[Opening Excerpted data section]

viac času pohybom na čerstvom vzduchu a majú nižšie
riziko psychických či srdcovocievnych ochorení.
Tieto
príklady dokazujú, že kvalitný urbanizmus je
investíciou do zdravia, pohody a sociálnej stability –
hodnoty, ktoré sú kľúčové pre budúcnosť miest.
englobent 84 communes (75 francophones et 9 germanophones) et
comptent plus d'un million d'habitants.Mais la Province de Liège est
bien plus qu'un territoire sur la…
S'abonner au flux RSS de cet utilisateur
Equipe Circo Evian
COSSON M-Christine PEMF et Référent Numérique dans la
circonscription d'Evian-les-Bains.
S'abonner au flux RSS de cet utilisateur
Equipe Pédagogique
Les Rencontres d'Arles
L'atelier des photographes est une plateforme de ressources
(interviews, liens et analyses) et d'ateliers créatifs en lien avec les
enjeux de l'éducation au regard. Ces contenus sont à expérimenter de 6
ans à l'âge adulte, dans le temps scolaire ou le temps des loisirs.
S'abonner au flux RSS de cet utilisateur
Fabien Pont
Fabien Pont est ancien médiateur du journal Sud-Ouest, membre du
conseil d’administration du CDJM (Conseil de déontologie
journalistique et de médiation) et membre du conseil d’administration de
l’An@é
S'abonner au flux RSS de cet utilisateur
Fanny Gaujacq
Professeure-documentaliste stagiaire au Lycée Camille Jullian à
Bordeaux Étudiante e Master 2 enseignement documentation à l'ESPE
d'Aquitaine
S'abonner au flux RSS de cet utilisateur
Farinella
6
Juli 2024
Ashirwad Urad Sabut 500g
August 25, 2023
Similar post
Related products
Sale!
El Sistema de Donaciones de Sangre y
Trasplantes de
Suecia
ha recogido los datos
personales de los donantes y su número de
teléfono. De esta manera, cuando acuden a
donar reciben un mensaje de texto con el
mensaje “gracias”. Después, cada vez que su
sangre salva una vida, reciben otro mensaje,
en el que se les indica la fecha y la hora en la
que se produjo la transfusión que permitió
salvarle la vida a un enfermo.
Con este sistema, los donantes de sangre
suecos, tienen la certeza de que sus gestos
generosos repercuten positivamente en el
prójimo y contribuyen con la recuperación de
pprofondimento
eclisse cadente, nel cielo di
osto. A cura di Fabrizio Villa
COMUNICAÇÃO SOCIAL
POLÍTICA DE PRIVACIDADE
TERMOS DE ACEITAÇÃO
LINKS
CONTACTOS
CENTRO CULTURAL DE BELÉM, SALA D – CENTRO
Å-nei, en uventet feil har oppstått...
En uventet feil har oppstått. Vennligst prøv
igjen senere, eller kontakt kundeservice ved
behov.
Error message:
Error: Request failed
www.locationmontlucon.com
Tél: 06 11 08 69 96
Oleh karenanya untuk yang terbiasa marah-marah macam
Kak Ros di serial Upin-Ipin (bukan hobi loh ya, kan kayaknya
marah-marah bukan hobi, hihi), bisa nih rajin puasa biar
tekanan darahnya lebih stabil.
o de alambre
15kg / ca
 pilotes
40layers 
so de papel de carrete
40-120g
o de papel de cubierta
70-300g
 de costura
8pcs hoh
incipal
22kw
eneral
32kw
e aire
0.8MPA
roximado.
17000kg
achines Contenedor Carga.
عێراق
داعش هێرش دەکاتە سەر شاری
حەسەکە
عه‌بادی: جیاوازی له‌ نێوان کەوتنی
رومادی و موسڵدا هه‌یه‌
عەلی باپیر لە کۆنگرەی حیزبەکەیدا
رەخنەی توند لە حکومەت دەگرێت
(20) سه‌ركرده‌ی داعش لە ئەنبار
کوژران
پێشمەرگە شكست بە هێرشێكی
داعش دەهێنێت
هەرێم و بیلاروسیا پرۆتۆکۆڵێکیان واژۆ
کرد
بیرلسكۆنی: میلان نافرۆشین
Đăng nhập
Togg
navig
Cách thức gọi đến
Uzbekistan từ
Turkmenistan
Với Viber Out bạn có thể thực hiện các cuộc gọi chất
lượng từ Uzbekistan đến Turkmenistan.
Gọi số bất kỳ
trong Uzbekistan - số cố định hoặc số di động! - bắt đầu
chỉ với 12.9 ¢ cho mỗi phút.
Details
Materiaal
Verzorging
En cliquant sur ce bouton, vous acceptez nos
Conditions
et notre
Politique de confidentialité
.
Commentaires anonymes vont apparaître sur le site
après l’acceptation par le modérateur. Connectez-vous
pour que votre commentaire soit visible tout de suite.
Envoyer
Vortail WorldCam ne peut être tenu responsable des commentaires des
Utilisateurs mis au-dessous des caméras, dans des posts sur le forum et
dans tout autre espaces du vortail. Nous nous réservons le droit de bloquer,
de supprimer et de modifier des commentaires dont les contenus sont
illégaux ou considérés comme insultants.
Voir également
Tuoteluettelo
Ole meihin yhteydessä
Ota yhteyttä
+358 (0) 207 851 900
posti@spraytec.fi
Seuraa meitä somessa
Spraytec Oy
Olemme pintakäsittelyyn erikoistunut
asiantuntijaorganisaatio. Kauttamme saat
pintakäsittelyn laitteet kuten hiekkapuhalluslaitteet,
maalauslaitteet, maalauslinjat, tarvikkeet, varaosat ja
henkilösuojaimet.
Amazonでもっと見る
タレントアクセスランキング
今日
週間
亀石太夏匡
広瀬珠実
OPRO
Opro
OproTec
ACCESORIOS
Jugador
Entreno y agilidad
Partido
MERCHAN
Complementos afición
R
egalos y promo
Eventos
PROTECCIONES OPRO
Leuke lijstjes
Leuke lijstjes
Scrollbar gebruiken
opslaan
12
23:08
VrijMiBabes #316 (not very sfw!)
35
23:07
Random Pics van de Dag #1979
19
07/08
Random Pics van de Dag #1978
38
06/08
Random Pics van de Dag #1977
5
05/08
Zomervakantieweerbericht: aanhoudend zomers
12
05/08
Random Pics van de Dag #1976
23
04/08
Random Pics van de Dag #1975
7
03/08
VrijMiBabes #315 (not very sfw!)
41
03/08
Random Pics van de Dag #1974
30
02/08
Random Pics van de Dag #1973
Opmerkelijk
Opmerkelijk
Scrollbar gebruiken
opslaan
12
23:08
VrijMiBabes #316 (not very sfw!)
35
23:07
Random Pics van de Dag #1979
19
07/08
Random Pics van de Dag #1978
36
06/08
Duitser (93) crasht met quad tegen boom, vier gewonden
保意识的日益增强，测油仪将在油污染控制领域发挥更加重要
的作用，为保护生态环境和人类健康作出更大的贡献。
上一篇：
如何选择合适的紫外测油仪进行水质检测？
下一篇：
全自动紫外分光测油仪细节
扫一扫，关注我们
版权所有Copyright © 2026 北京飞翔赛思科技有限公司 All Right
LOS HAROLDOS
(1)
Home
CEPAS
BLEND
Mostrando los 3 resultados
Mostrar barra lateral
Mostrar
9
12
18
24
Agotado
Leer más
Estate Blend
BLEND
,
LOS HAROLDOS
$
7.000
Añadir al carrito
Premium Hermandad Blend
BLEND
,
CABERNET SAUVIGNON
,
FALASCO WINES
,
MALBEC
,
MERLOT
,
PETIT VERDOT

[Closing Excerpted data section]

# [What is needed]
Output each line of the listing above that has "papel".

# [Answer to this exercise]
so de papel de carrete
o de papel de cubierta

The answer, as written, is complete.